Copy each line below that includes "performed".

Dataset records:
*** Block opens ***

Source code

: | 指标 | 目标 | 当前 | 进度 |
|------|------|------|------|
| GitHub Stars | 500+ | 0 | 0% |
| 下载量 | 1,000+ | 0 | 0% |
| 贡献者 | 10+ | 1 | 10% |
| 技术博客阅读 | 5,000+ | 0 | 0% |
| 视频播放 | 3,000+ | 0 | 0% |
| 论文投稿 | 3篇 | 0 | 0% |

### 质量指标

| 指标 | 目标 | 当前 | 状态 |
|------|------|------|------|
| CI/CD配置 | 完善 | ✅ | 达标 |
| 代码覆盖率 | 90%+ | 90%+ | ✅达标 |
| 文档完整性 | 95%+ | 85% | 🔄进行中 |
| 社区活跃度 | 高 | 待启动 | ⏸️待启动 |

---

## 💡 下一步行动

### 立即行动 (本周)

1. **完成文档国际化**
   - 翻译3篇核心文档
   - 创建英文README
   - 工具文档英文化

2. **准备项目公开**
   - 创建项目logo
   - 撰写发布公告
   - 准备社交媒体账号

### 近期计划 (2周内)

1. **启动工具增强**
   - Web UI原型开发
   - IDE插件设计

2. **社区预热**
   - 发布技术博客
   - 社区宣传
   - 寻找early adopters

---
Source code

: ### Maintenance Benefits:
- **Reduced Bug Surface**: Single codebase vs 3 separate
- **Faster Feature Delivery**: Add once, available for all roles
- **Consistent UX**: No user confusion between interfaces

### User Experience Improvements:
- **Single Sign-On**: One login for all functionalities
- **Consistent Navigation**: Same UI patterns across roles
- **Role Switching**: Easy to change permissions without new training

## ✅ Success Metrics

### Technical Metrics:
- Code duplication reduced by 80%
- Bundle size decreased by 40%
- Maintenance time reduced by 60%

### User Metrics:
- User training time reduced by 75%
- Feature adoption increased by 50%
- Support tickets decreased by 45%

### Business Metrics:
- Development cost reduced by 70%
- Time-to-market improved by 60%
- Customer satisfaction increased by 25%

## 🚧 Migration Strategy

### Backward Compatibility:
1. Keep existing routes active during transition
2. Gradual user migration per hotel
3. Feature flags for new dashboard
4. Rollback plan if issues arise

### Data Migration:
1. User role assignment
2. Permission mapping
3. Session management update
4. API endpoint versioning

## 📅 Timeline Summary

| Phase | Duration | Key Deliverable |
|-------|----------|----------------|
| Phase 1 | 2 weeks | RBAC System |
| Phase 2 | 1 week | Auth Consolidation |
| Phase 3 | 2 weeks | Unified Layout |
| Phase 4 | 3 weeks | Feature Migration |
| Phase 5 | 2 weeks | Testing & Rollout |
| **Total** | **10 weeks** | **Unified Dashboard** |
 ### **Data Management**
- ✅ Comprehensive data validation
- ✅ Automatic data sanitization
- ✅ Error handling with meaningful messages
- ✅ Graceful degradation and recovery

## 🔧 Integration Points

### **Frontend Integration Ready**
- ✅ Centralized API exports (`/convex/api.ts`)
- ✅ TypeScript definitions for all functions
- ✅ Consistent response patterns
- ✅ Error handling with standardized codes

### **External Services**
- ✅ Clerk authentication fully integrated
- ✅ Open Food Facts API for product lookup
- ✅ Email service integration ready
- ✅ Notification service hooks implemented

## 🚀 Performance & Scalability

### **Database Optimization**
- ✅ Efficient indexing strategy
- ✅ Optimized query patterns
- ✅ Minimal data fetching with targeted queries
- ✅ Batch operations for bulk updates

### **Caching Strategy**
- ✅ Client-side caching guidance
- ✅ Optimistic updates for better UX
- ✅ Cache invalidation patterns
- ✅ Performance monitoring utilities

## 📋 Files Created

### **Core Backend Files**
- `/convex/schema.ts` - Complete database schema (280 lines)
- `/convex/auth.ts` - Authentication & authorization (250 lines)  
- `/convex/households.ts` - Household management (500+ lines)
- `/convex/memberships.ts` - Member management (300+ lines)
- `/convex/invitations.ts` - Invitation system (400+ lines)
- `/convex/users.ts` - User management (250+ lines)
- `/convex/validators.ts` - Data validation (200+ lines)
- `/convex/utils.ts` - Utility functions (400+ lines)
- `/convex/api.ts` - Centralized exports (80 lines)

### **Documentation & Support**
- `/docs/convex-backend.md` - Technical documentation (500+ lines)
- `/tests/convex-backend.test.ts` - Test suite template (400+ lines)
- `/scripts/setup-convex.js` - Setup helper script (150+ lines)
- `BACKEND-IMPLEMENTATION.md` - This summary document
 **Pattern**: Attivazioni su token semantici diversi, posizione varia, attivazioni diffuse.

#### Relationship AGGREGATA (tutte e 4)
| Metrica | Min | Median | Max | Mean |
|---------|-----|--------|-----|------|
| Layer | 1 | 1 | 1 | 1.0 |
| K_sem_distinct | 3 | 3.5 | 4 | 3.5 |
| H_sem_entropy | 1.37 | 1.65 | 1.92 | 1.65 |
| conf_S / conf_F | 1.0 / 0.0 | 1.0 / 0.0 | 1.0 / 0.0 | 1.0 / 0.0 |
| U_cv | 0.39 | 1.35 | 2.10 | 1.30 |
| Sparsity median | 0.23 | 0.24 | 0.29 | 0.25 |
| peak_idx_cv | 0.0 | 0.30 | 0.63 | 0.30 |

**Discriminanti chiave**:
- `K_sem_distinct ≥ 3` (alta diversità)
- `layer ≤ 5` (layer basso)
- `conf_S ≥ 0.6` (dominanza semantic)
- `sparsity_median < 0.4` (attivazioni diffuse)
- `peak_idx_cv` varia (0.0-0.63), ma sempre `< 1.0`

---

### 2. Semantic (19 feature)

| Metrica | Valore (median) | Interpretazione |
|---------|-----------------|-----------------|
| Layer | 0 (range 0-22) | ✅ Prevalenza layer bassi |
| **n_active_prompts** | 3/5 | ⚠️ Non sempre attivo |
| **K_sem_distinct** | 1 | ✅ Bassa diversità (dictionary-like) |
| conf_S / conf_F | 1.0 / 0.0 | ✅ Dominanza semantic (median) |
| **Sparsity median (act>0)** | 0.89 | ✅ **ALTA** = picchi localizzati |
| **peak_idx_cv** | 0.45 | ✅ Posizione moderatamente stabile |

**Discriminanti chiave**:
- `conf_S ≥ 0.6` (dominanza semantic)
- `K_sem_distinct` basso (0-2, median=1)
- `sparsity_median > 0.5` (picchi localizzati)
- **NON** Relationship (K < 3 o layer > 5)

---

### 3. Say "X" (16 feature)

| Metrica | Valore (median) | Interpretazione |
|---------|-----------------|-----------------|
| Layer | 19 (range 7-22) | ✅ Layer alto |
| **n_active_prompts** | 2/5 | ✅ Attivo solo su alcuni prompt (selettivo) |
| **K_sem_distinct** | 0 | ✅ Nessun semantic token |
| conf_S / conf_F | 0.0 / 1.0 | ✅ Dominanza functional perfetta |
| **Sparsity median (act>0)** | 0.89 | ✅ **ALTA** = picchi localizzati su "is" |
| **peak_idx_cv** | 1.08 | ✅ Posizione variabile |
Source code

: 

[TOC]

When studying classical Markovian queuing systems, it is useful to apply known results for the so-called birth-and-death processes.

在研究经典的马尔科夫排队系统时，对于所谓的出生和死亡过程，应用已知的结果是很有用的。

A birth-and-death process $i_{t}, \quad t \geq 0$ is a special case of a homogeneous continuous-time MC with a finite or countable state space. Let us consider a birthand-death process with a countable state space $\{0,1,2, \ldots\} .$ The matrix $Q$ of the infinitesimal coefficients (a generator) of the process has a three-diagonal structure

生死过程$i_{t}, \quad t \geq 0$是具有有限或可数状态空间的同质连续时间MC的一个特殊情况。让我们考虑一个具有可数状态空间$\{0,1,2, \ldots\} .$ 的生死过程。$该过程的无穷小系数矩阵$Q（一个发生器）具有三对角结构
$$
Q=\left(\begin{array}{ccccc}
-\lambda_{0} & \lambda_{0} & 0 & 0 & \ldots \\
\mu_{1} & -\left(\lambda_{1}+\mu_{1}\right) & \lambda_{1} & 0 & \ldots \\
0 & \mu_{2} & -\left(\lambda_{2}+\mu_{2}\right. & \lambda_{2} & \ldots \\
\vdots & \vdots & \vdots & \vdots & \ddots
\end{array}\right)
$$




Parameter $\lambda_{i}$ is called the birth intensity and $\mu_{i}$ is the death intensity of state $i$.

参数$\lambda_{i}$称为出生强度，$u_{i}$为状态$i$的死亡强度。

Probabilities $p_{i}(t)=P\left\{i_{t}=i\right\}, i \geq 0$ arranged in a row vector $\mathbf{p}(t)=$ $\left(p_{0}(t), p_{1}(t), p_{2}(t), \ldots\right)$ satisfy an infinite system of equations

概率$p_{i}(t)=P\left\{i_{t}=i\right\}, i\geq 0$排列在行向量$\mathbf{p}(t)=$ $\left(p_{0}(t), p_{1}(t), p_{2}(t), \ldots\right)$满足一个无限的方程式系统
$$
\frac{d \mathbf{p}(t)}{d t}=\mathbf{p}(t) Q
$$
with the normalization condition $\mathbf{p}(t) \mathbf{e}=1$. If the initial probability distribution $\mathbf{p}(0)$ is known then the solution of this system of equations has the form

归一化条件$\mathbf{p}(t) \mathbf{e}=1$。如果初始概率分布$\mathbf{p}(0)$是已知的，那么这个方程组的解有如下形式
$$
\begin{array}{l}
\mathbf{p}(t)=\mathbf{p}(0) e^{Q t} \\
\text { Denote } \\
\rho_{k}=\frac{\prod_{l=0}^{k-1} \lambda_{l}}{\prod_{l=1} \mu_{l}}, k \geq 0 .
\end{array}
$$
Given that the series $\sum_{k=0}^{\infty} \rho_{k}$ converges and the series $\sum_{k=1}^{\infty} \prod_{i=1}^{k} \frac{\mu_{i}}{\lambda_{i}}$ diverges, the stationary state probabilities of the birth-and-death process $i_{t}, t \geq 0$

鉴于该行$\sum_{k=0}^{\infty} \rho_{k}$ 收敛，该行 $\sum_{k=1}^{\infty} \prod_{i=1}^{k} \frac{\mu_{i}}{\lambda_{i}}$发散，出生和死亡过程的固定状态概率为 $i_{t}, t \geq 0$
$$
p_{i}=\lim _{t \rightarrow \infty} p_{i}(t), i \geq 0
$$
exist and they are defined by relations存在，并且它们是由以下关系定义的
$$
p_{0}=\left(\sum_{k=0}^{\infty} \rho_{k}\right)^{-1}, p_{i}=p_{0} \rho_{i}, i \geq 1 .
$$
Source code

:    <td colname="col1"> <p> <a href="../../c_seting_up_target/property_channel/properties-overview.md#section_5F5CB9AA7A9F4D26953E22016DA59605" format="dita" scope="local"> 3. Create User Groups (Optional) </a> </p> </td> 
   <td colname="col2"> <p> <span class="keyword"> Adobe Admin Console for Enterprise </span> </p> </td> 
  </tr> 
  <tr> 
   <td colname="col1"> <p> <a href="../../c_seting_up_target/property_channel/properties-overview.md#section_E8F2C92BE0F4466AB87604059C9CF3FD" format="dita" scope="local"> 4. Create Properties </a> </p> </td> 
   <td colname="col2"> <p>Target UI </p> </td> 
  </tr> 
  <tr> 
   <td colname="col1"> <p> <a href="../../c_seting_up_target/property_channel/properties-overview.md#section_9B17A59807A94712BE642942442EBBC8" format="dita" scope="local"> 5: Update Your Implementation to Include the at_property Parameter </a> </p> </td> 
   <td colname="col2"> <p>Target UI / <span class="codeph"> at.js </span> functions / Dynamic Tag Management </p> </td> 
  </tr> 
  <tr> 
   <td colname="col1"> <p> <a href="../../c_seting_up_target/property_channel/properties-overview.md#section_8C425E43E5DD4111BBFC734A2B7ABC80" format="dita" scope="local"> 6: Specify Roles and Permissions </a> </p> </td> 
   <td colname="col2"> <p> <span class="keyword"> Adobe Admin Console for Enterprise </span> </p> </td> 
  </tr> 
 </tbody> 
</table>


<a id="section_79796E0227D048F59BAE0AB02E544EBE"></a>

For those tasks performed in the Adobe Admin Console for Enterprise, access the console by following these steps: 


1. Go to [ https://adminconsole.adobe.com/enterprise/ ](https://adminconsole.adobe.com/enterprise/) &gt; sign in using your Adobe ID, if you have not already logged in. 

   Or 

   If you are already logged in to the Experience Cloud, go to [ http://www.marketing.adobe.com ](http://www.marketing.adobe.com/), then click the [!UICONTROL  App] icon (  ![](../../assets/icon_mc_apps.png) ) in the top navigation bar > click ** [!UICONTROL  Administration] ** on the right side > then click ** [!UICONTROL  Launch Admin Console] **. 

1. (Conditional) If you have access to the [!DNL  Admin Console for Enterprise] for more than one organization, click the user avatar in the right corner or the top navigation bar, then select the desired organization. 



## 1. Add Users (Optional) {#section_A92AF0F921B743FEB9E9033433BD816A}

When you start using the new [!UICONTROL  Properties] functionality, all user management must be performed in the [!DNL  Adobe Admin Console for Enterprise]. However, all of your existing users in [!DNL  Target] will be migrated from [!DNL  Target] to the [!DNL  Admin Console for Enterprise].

*** Block closes ***

■ Response to the exercise:
For those tasks performed in the Adobe Admin Console for Enterprise, access the console by following these steps: 
When you start using the new [!UICONTROL  Properties] functionality, all user management must be performed in the [!DNL  Adobe Admin Console for Enterprise]. However, all of your existing users in [!DNL  Target] will be migrated from [!DNL  Target] to the [!DNL  Admin Console for Enterprise].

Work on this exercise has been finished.